**Passage choisi:**
* * * *

Deux arrêts (publiés) rendus, le 8 juillet 2020, par la Chambre sociale de la Cour de cassation, dans le champ du harcèlement sexuel au travail, méritent ici de retenir l’attention. Dans l’affaire « Alutil » (n° 18-23.410), deux salariés, licenciés (en mars 2014) pour faute grave pour avoir subtilisé le matériel de l’entreprise (deux garde-corps aluminium vitrés fabriqués par l’un, chef d’atelier, à la demande de l’autre, opératrice de saisie-accueil), sollicitent, entre autres demandes, la nullité de l’acte de rupture de leur contrat de travail. La première soutient avoir été victime de harcèlement sexuel ; le second, avoir été, en réalité, licencié au motif (caché) qu’il a relaté le harcèlement subi par sa collègue et complice du détournement de matériel dont il lui est fait « officiellement » grief. Dans la seconde décision, « AG2R Réunica » (n° 18-24.320), une salariée a pris acte de la rupture de son contrat de travail (en septembre 2015), imputant à son employeur un harcèlement sexuel, et saisi, un mois plus tard, la juridiction prud'homale aux fins de voir juger que sa prise d'acte produit les effets d'un licenciement nul. Elle sollicite, par ailleurs, des dommages et intérêts pour manquement de l’employeur à son obligation de sécurité de résultat.

* * * *

D'après le passage sur les deux arrêts de la Chambre sociale, à quelle date ces arrêts ont-ils été rendus ?

**Extrait des données:**
* * * *

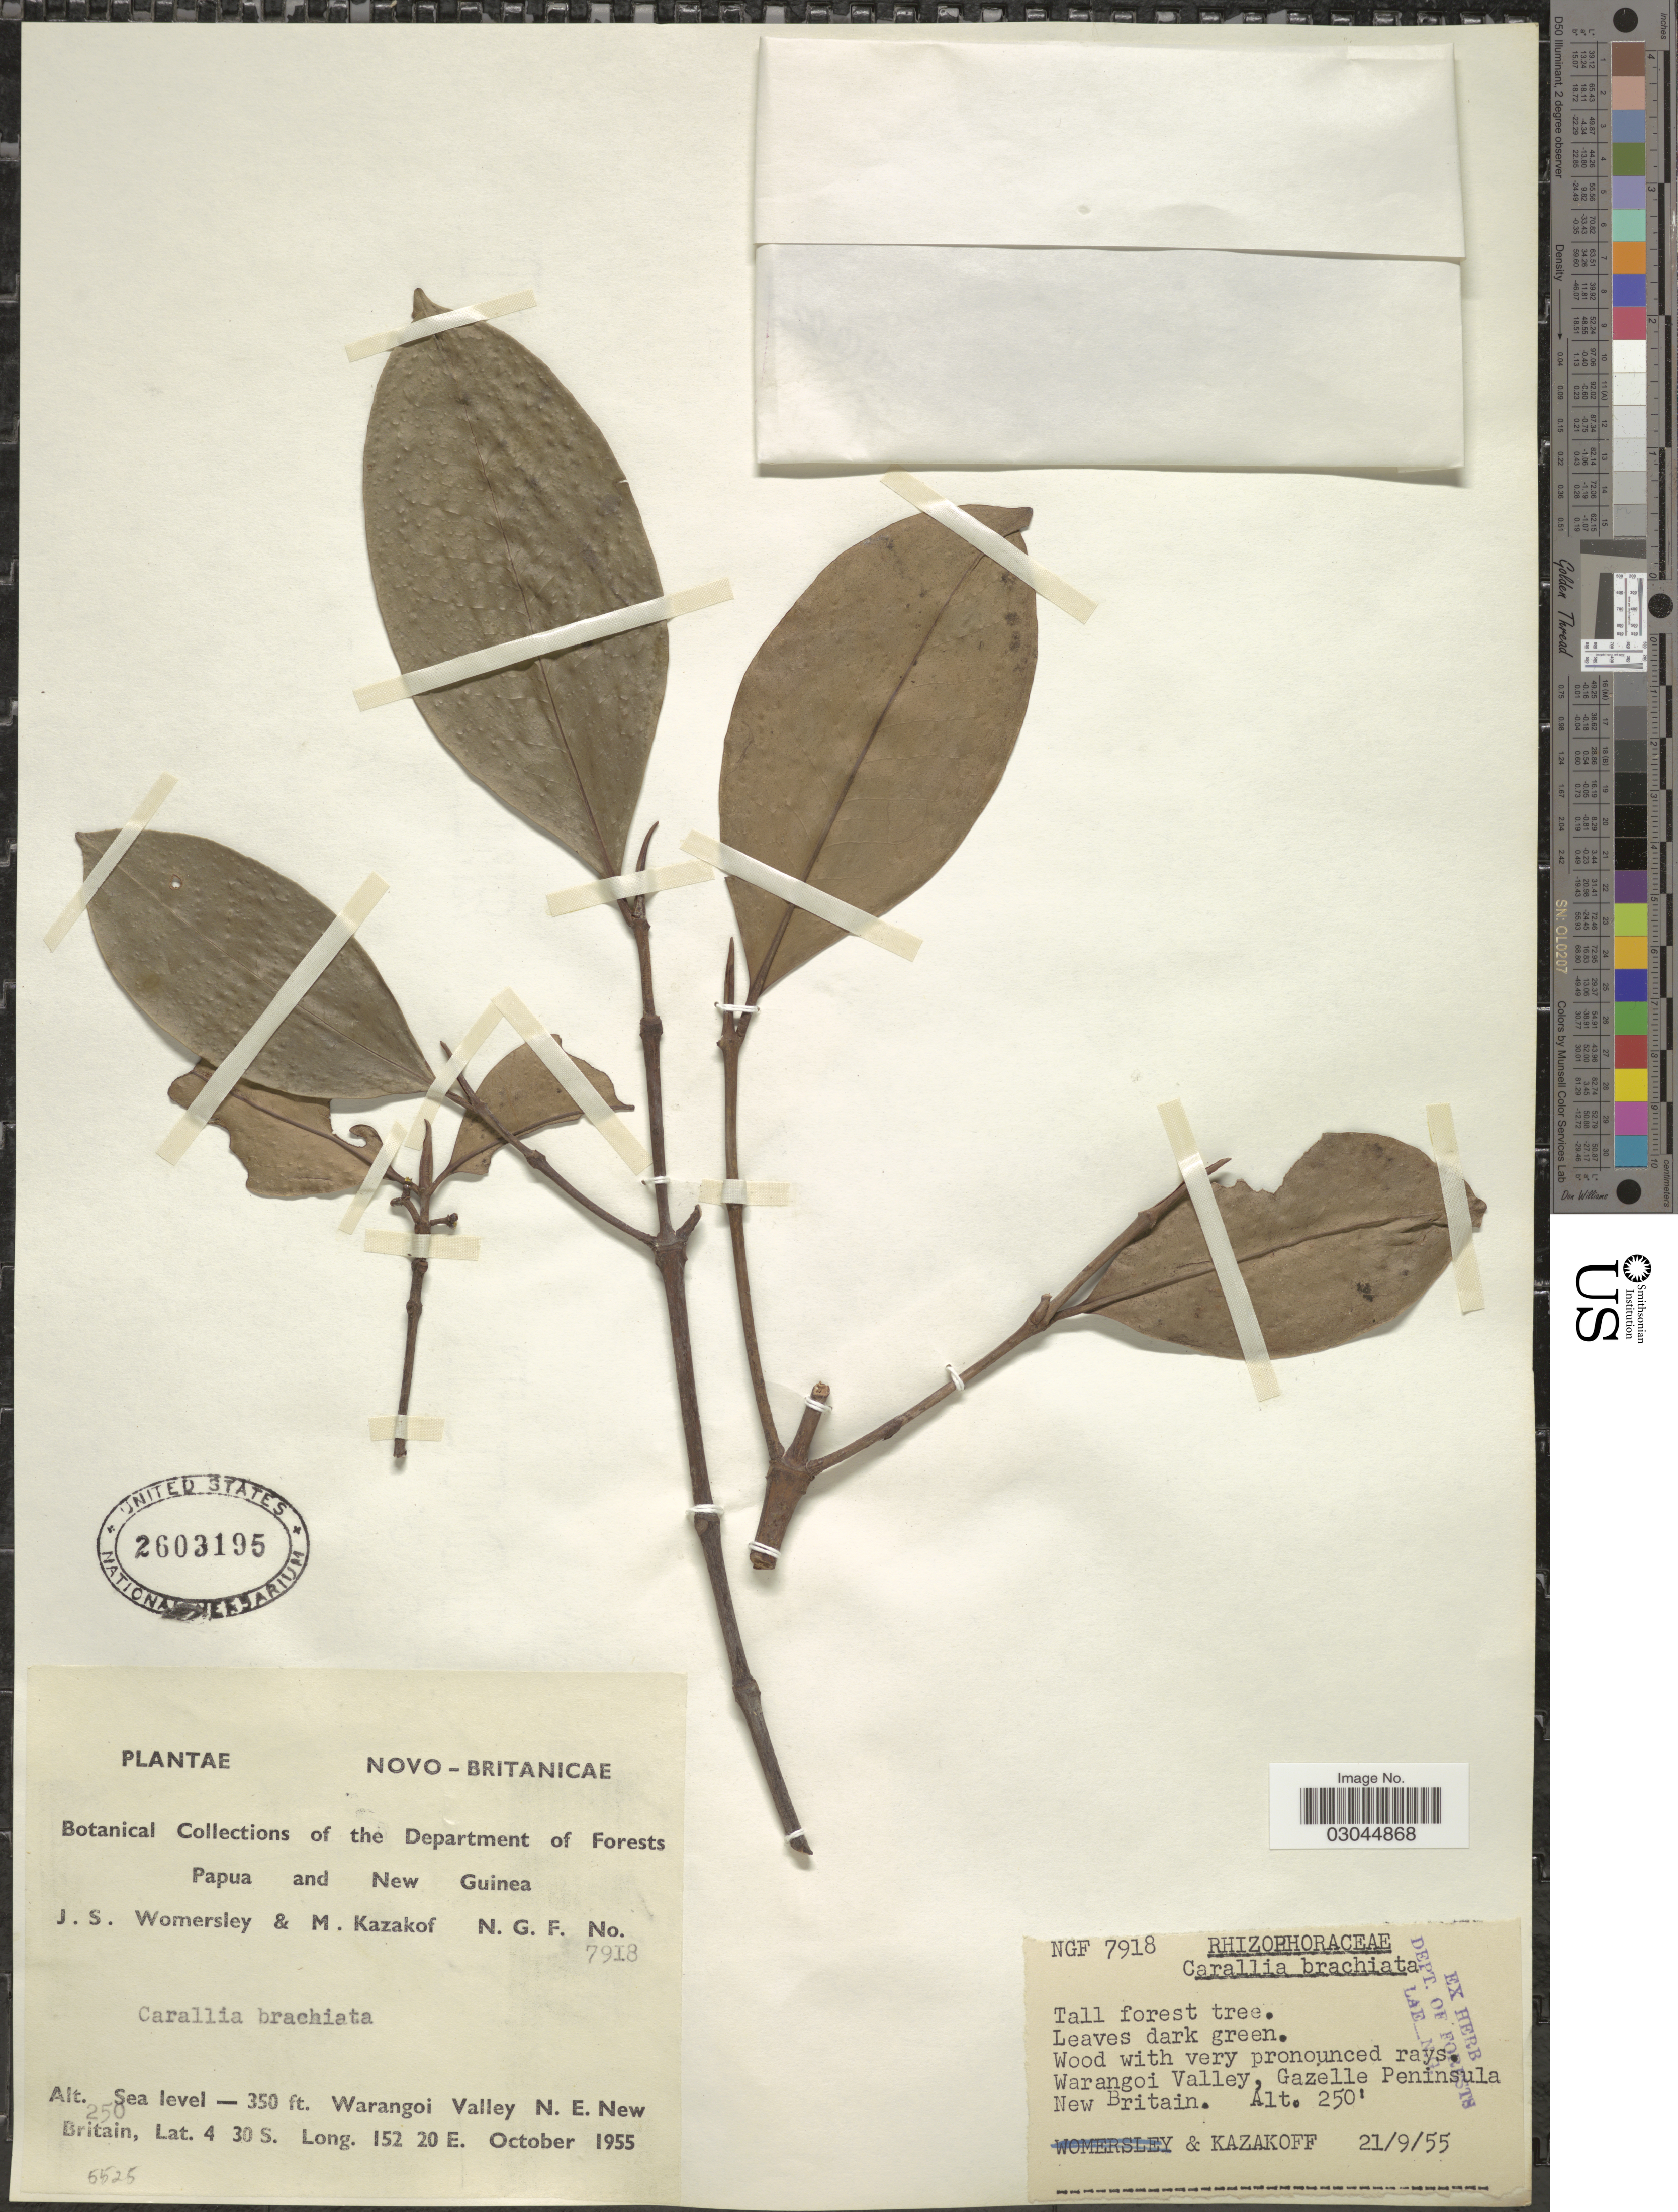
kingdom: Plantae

* * * *

**Solution:**
Le 8 juillet 2020.